Use the tables to create scatterplots and determine which scatterplot shows a linear association.(1 point)

To determine which scatterplot shows a linear association, we need to look for a pattern in the data points that suggests a consistent relationship between \(x\) and \(y\).

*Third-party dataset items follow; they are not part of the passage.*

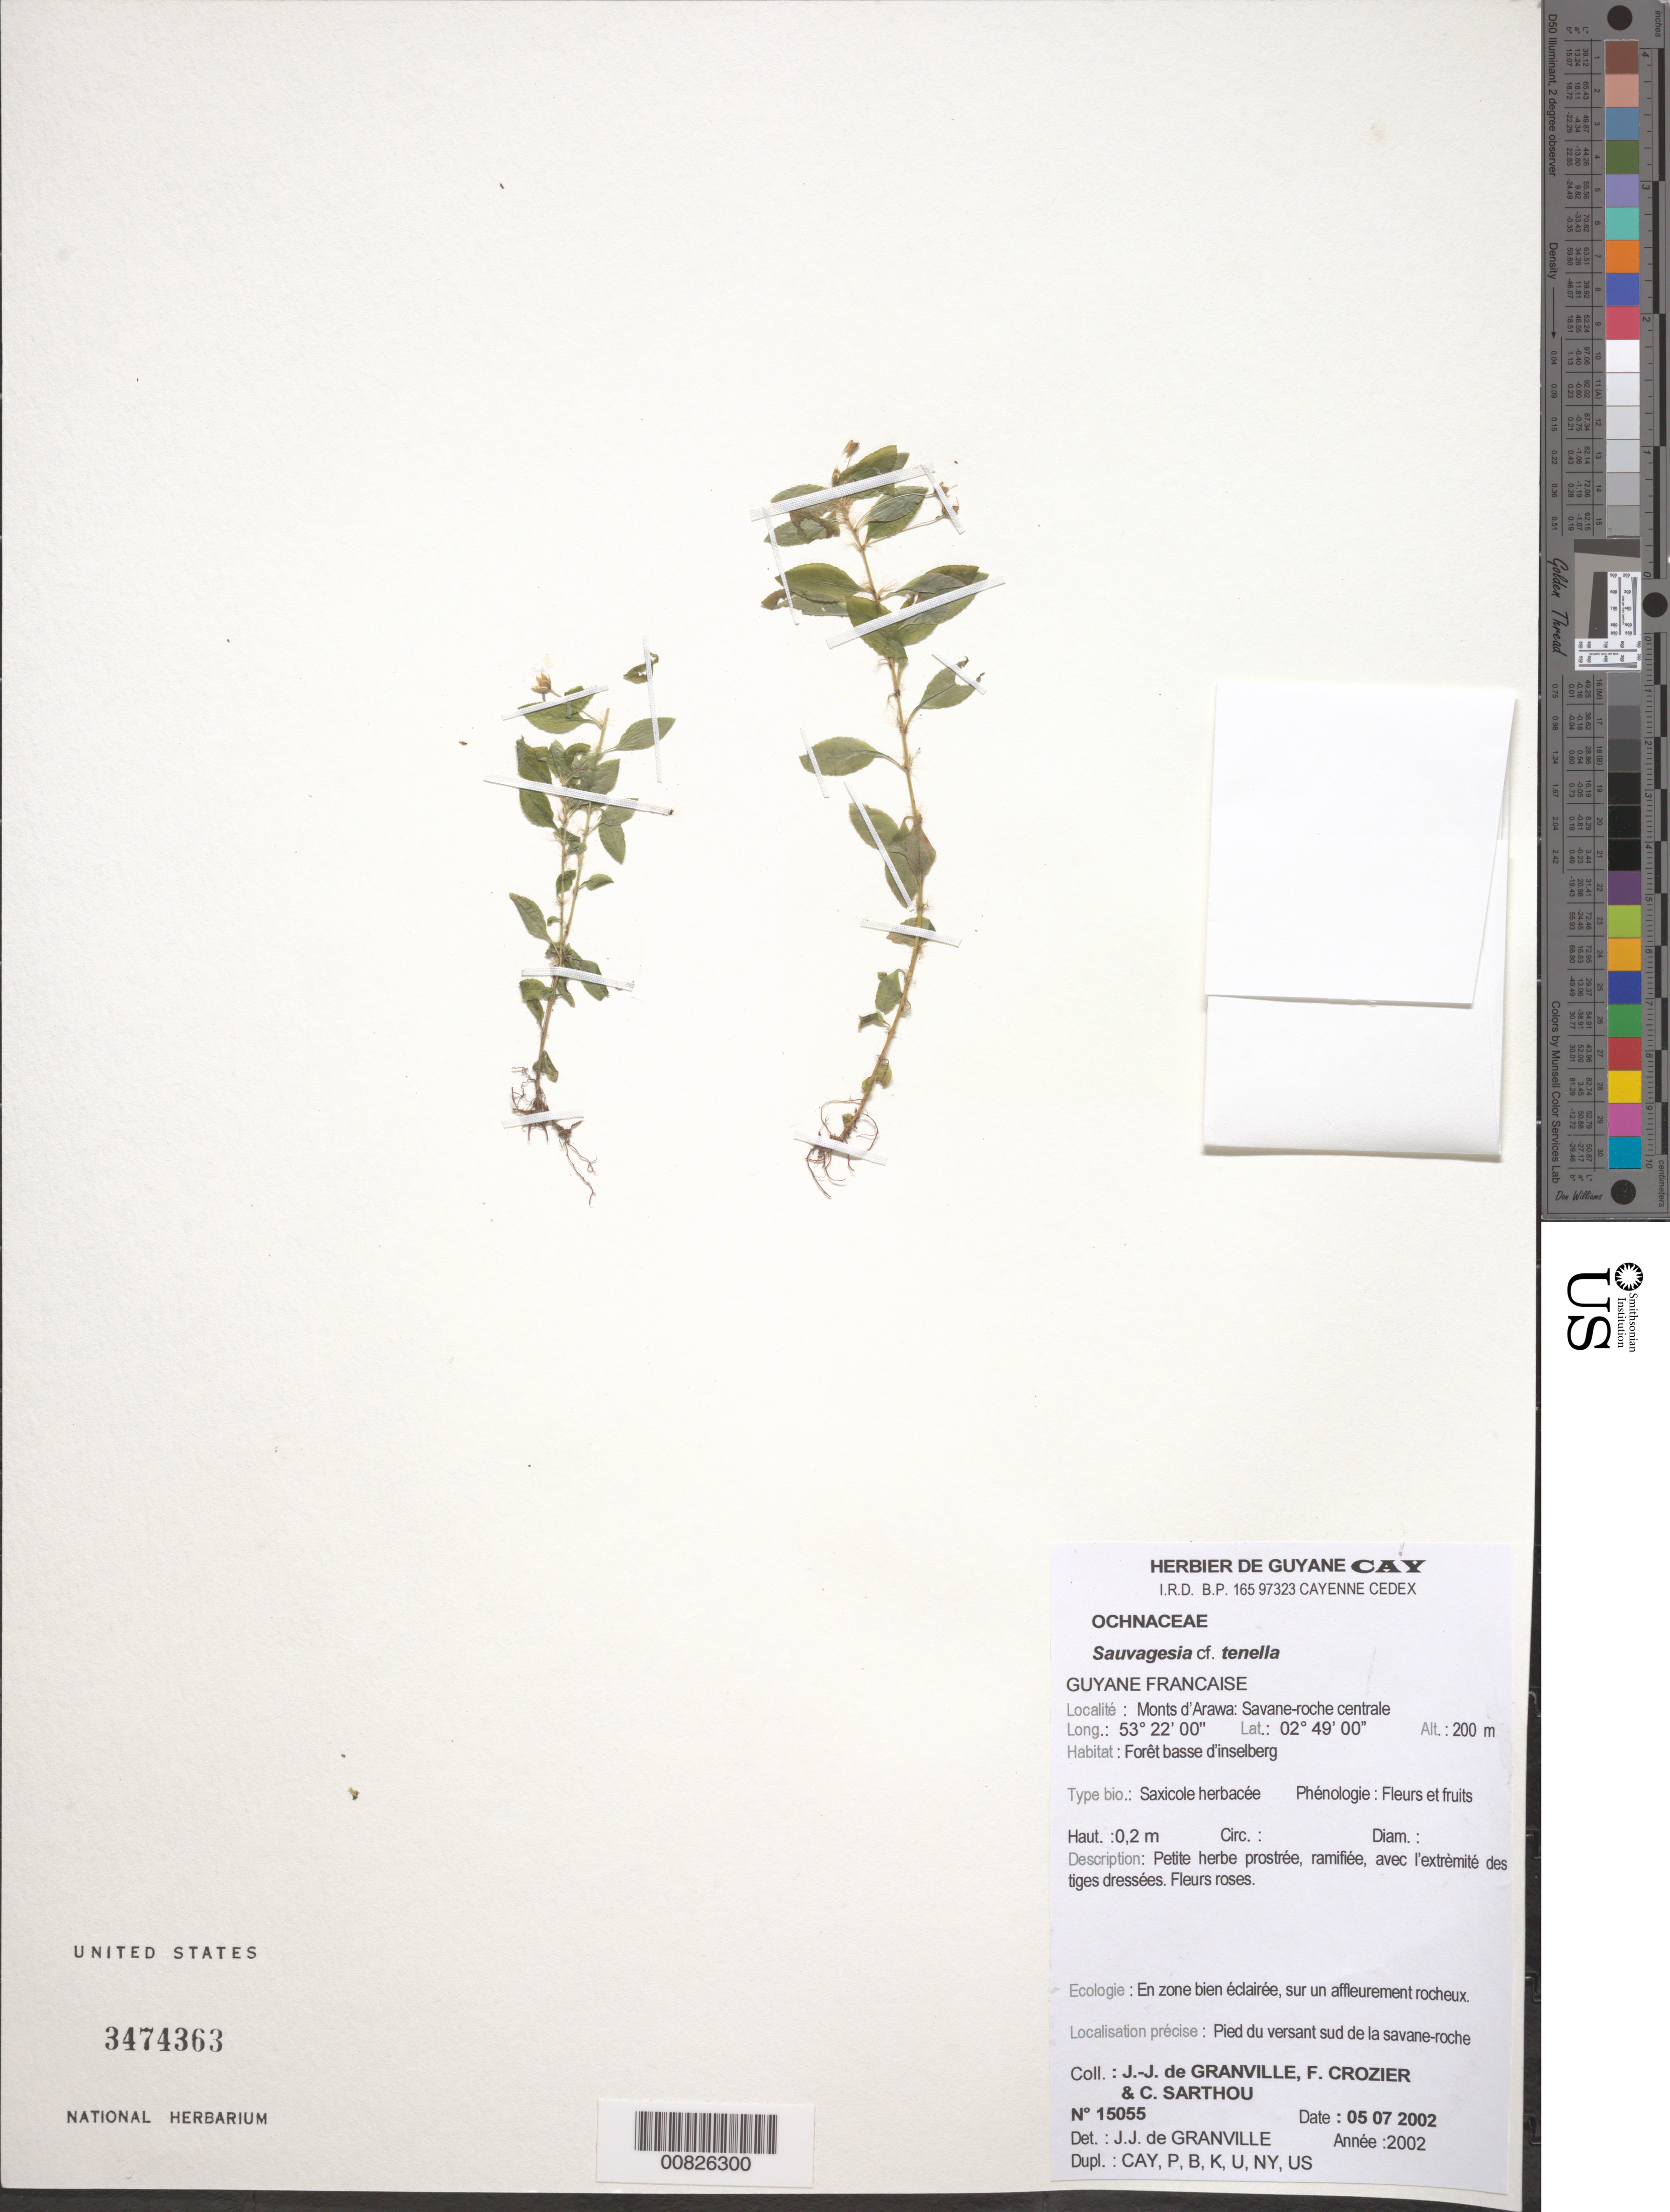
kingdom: Plantae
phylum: Tracheophyta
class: Magnoliopsida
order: Malpighiales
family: Ochnaceae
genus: Sauvagesia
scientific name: Sauvagesia tenella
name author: Lam.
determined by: Granville, J. J. de, (CAY), Institut de Recherche pour le Developpement (IRD) (FRENCH GUIANA)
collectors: J.-J. de Granville, F. Crozier & C. Sarthou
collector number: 15055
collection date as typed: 5-Jul-02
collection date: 2002-07-05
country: French Guiana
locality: Monts d'Arawa, zone de la savane-roche centrale, pied du versant sud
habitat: Forêt basse d'inselberg; en zone bien eclairee, sur un affleurment rocheux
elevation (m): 200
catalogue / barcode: US 3474363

A linear association indicates that as \(x\) increases, \(y\) either tends to increase or decrease in a consistent manner.

Let’s analyze the \(x\) and \(y\) values from each of the data sets (A, B, C, and D):

A

• \(x: 5, 8, 2, 4, 6, 12, 10, 1, 3, 7\)
• \(y: 550, 800, 250, 500, 500, 400, 650, 150, 400, 750\)

B

• \(x: 5, 8, 2, 4, 6, 12, 10, 1, 3, 7\)
• \(y: 550, 800, 250, 300, 700, 1000, 650, 300, 100, 700\)

C

• \(x: 5, 8, 2, 4, 6, 12, 10, 1, 3, 7\)
• \(y: 800, 700, 350, 450, 500, 1000, 900, 250, 400, 750\)

D

• \(x: 5, 8, 2, 4, 6, 12, 10, 1, 3, 7\)
• \(y: 550, 800, 350, 450, 700, 1000, 900, 250, 400, 750\)

Observing the Data:

1. Plot A shows a somewhat consistent relationship, but the values fluctuate significantly, causing a non-linear trend.
2. Plot B shows substantial variation in \(y\) values that do not present a consistent upward or downward trend, indicating a non-linear association.
3. Plot C shows varying \(y\) values with no clear trend either up or down.
4. Plot D shows a clearer linear tendency, where \(y\) increases generally as \(x\) increases, especially towards the larger \(x\) values.

Conclusion:

Among the data sets, plot D appears to demonstrate the most linear association, as it reflects a trend where increases in \(x\) more consistently lead to increases in \(y\).

Thus, the scatterplot that shows a linear association is D.